Dublin- and San Francisco-headquartered fintech company Stripe has previously indicated that it is in no rush to go public. The Stripe IPO might happen in late 2022 or not at all. But experts predict a public offering as the startup’s stock awards to some of its early employees face a 2023 deadline.
One of the world’s leading players in online payments, Stripe was founded by brothers John and Patrick Collison. In their last round of funding, Stripe valuation stood at $95 billion. If the company decides to go public, it could fetch an even bigger offering. The Stripe IPO can also help early investors and employees cash out their stakes. It has been one of the most awaited, upcoming IPOs of 2022.
The Stripe IPO
The market is currently saturated with many fintech players. Another player set to make an IPO is Klarna, in the buy now, pay later segment. Stripe’s services are used by millions of businesses across the globe, and the company offers everything from tax assistance to buy now, pay later schemes.
The payment processing firm was started in 2010 by the Collison brothers in San Francisco, California. The company received its first investment from multiple established investors, including PayPal co-founders Elon Musk and Peter Thiel.
A Stripe IPO could raise its valuation to well over $100 billion but the present bear market has made risk-averse Wall Street weary about investing in IPOs.

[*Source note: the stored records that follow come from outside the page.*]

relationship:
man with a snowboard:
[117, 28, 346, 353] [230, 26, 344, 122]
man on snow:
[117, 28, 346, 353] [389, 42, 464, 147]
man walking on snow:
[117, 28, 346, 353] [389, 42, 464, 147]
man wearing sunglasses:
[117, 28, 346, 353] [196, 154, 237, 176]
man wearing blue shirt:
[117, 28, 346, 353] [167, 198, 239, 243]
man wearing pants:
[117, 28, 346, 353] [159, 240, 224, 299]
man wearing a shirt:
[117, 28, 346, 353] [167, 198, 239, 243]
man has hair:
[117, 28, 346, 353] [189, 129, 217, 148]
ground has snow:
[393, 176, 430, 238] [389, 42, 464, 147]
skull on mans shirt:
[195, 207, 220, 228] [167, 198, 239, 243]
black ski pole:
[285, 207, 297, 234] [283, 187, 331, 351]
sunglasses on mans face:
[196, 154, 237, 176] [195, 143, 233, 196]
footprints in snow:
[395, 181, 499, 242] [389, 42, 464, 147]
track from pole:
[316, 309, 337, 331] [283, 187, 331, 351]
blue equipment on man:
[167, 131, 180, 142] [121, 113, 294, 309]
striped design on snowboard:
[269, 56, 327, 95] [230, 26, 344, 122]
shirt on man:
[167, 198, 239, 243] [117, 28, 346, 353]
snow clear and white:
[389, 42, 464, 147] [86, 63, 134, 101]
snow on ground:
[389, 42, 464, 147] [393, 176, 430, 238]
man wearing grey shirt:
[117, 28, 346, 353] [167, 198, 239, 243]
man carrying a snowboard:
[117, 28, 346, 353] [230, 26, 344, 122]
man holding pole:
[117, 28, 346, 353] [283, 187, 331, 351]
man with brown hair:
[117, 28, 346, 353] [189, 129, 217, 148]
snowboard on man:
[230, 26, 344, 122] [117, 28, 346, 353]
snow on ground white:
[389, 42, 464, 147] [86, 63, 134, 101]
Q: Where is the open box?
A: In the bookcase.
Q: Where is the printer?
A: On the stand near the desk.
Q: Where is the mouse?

Stripe’s customers include companies like Zapier, Slack, Google, Instacart, Amazon, and Shopify. It also has a presence in over 120 countries and is well-known for its service that removes compliance and regulatory burdens from clients.
Since 2010, Stripe has had 10 fundraising rounds and managed to raise around $2.2 billion. The company also had revenues of over $12 billion in 2021, up from $7.4 billion in 2020.
In July 2021, a report by Reuters suggested that Stripe is moving towards an IPO after it engaged the services of a law firm.
A Risky Bear Market
In July 2022, The Wall Street Journal reported that the internal Stripe valuation had taken a beating, falling to $29 from $40. As market conditions change due to an unstable geopolitical climate and upcoming interest rate hike, Stripe’s valuation could suffer.
The company has not filed for Stripe IPO and there is no news about a possible debut date. As tech stocks face an unprecedented crisis, Bloomberg’s Billionaire Index, which tracks the wealth of the biggest names in business, estimated the Collison brothers’ fortunes at $8.29 billion each, down from the $11.4 billion each it had allotted in July. Along with their personal fortunes, Stripe’s valuation is also estimated to have gone down to $74 billion from the eye-popping $95 billion investors had predicted.
Bloomberg reported that the record-high inflation in the US has substantially slashed the net worth of tech billionaires, as the market grapples with rising uncertainty. To make matters worse, threats of an expected recession have negatively impacted stocks, making 2022 one of the worst times for an IPO debut.
The changing market conditions call for people to reevaluate their concerns on whether Stripe’s glory days have come and gone. Recent reports reveal that stocks that made their debut in 2021 are trading for nearly half their IPO price this year.
Worried investors have also taken to investing in financial instruments with assured returns and low risk profiles. Furthermore, it is unclear how much of the financial boom is a result of the pandemic and how it will perform in post-pandemic conditions. As institutional financers start expanding their offerings, newer companies could face the heat as competition heats up.
“The global growth story is in shambles right now,” Ed Moya, a senior market analyst at Oanda, told CNBC. “That’s what’s really kind of weighing on risk appetite right now because you can’t have the US continue to be attractive while the rest of the world is crumbling.”
For now, there is no due date for the Stripe IPO, neither has the company made any concrete statements on when to expect it. You will have a better idea ocne the company files the required documents with the SEC.